No Warranty: Reputation ARM makes no representations or warranties regarding the outcome of its services in relation to the Client’s GBP. The Client acknowledges and agrees that Google LLC’s algorithms and policies are beyond the control of Reputation ARM, and that any edits, updates, or modifications made to the Client’s GBP are done at the Client’s own risk.
Notification: The Client agrees to promptly notify Reputation ARM of any suspension, penalization, or other action taken by Google LLC with respect to its GBP.
Entire Agreement: This Indemnification forms part of the Agreement between Reputation ARM and the Client and shall be binding upon the parties, their successors, and permitted assigns.
- Legal Clearances and Indemnifications
The Client is responsible for obtaining all necessary legal clearances required for the performance of services under this Agreement. The Client shall indemnify, defend (at its own cost and expense), and hold harmless Reputation ARM, its officers, employees, and agents from and against any and all claims, suits, demands, damages, losses, and expenses arising from any breach, misrepresentation, or other act or omission by the Client.
- Liability
Reputation ARM shall not be held responsible for delays or non-performance caused by activities or factors beyond its reasonable control. These include, but are not limited to, delays and non-performance caused by viruses, denial of service attacks, acts or omissions by third parties, Internet service providers, the Client or its contractors, strikes, lockouts, work slowdowns or stoppages, accidents, fires, acts of God, terrorism, failure by the Client to timely furnish information or approve or disapprove work, or faulty performance by the Client or others, including third-party contractors hired by Reputation ARM or by the Client.
Reputation ARM shall not be liable for any indirect, third-party, incidental, special, consequential, exemplary, or punitive damages arising out of this Agreement. Reputation ARM’s maximum liability under this Agreement shall not exceed the total fees received by it hereunder.
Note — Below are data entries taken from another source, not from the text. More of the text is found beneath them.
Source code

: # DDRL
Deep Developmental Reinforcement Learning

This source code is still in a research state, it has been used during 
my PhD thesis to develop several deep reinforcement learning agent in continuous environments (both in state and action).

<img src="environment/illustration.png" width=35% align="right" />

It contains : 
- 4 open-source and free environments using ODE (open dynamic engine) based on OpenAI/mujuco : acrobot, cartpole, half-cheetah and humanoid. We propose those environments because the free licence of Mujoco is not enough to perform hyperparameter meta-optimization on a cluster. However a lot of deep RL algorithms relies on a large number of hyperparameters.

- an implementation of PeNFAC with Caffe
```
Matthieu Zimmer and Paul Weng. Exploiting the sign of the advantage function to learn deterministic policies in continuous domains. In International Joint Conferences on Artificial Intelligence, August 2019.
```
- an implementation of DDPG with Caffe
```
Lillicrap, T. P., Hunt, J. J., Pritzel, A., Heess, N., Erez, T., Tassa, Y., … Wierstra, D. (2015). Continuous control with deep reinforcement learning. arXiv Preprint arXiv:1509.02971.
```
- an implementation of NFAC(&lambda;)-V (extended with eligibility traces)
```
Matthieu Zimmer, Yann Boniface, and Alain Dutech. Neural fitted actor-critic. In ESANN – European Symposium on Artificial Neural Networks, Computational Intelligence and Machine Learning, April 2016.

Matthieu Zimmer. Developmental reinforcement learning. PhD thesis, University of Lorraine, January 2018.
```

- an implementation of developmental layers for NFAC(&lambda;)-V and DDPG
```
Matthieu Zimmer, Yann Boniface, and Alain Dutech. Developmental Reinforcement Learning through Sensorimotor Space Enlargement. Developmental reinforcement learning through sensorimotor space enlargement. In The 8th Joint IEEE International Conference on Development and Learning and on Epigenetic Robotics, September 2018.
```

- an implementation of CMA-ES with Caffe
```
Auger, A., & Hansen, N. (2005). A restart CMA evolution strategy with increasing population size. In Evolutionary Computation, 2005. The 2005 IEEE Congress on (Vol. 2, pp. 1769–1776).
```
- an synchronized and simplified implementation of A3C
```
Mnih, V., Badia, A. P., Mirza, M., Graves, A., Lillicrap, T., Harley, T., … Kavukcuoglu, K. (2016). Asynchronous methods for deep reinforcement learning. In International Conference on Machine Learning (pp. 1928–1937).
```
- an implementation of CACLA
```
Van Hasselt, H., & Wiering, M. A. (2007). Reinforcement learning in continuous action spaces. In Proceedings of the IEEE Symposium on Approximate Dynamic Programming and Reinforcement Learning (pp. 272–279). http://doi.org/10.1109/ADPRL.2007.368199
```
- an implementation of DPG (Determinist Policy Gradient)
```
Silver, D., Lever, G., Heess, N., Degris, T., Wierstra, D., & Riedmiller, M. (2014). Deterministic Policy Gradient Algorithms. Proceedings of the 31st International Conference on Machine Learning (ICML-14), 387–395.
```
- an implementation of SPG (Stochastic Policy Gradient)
Confidential information is defined as information related to the Client’s or Reputation ARM’s research, development, trade secrets, or business affairs, and includes, in the case of Reputation ARM’s confidential information, concepts presented to, but not selected by, the Client. It does not include information that is generally known or easily ascertainable by third parties. Reputation ARM and the Client shall mutually respect and maintain each other’s confidential information and shall use it only to perform their respective obligations under this Agreement. For the avoidance of doubt, confidential information does not include information that is public knowledge, was in the recipient’s possession before receipt, or is independently developed by the recipient.
- Jurisdiction
This Agreement shall be interpreted and construed in accordance with the laws of the State of Michigan, without regard to any conflict of laws principles. Each party hereby irrevocably consents to the exclusive jurisdiction of the state and federal courts located in Oakland County, Michigan, for the purpose of hearing and deciding any and all disputes, claims, and controversies arising out of or relating to this Agreement. The prevailing party in any such action or proceeding shall be awarded all reasonable costs and fees incurred, including attorney’s fees.